In other words, it’s all about exposure. Sometimes literally. Consider Scott Brown, the recently elected senator from Massachusetts, who as a law student posed nude for Cosmopolitan, a strategically placed magazine fold his only fig leaf.

“In the past something like that would have been a nail in the coffin for a politician,” says Kaplan. “Now it’s just seen as humorous and colorful.” (And maybe even helpful.)

Not that celebrity has always been viewed as a strategic asset to a candidate.

In the 2008 election, Sen. John McCain and running mate Palin tried to use Barack Obama’s celebrity and pop culture status — how many candidates had bikini-clad models serenading them on YouTube? — as a strike against him. In a famous ad, they interspersed footage of him speaking to adoring crowds with images of Paris Hilton and Britney Spears.

The ad brought some ridicule, but former McCain-Palin campaign adviser Nicolle Wallace says it worked.

“That was one of our most effective ads,” Wallace said in an interview. “The Obama people admitted it threw them off their game a bit.
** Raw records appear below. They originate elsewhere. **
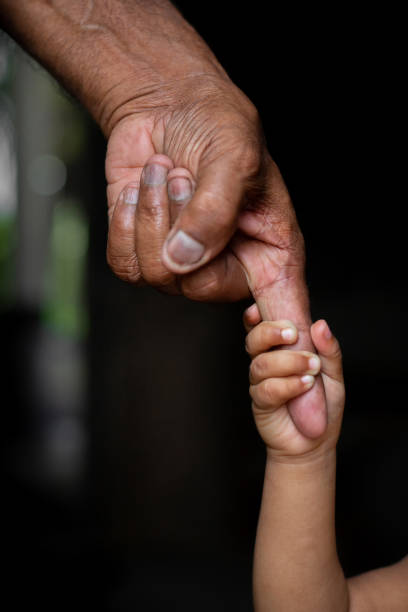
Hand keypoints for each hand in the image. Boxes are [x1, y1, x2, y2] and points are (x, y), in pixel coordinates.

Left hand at [106, 85, 325, 434]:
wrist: (167, 109)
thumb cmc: (218, 126)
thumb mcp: (233, 155)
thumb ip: (215, 212)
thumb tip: (186, 264)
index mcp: (268, 251)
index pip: (286, 317)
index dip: (298, 366)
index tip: (310, 421)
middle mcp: (227, 265)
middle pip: (195, 290)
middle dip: (179, 226)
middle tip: (185, 177)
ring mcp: (183, 263)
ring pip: (154, 275)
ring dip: (152, 212)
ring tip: (165, 172)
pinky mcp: (143, 252)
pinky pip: (124, 262)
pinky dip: (126, 218)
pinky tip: (141, 187)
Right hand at [245, 318, 343, 457]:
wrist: (317, 440)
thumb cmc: (323, 404)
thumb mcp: (333, 374)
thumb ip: (328, 350)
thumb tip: (320, 324)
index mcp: (279, 349)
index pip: (260, 327)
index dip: (254, 317)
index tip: (259, 309)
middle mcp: (266, 362)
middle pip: (254, 339)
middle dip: (271, 332)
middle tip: (293, 333)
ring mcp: (261, 382)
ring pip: (261, 364)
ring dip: (288, 361)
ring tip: (311, 367)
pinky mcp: (261, 403)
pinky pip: (266, 389)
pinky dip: (287, 384)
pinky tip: (304, 385)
It was effective in driving the conversation.” Indeed, Obama’s campaign worked hard to downplay the celebrity factor at the convention later that summer.

Of course, it’s not lost on Wallace or anyone else that Palin has captured her own spot in the pop culture pantheon. “She was an instant celebrity the moment she stepped on the world stage,” says Wallace, who has left politics for now and is working on a novel.

For Kaplan, the cultural analyst, the melding of the worlds of politics and celebrity is a process that’s gone hand in hand with a redefining of the kind of people we want our leaders to be. It used to be that we wanted a seriousness, a reserve that put a clear distance between them and ourselves, he says.

“Now, though, the quality everyone seems to want is a person we could see having a beer with,” he says.

A pioneer in that regard was Bill Clinton, who readily answered the question of whether he wore boxers or briefs, and went on Arsenio Hall’s talk show as a candidate to play his saxophone — a clever move that personalized him and led to a long history of candidates appearing on shows like Leno’s “Tonight.”

“Al Gore even appeared on ‘Saturday Night Live’ in a hot tub,” says Kaplan, referring to a 2002 episode. “People said that was a sign he’d given up on politics, but I didn’t think so.”

Palin hasn’t appeared in a hot tub yet, but her delivery of her that scripted comedy routine on Leno last week showed she’s getting comfortable in such settings. In a reference to the notes written on her hand at a recent Tea Party convention speech, she promised Leno before her standup moment: “I will know these jokes like the front of my hand.”

It’s clear that her celebrity wattage could be tarnished somewhat if she announced she was actually planning to run. And a recent Washington Post-ABC News poll found more than 70 percent of people — and a majority of Republicans — saw her as unqualified to be president.

For now, though, her lack of any concrete plans makes her endlessly fascinating to many Americans — and enervating to some — and allows her to reside in that blurry intersection of politics, media and celebrity.

“I have no idea what her plans are,” says Wallace. “But clearly she’s made a calculation that there’s no downside to being a megastar on late-night TV. And I think she’s proving to be quite good at it.”

Fox is owned by News Corp.; MSNBC is a unit of General Electric Co.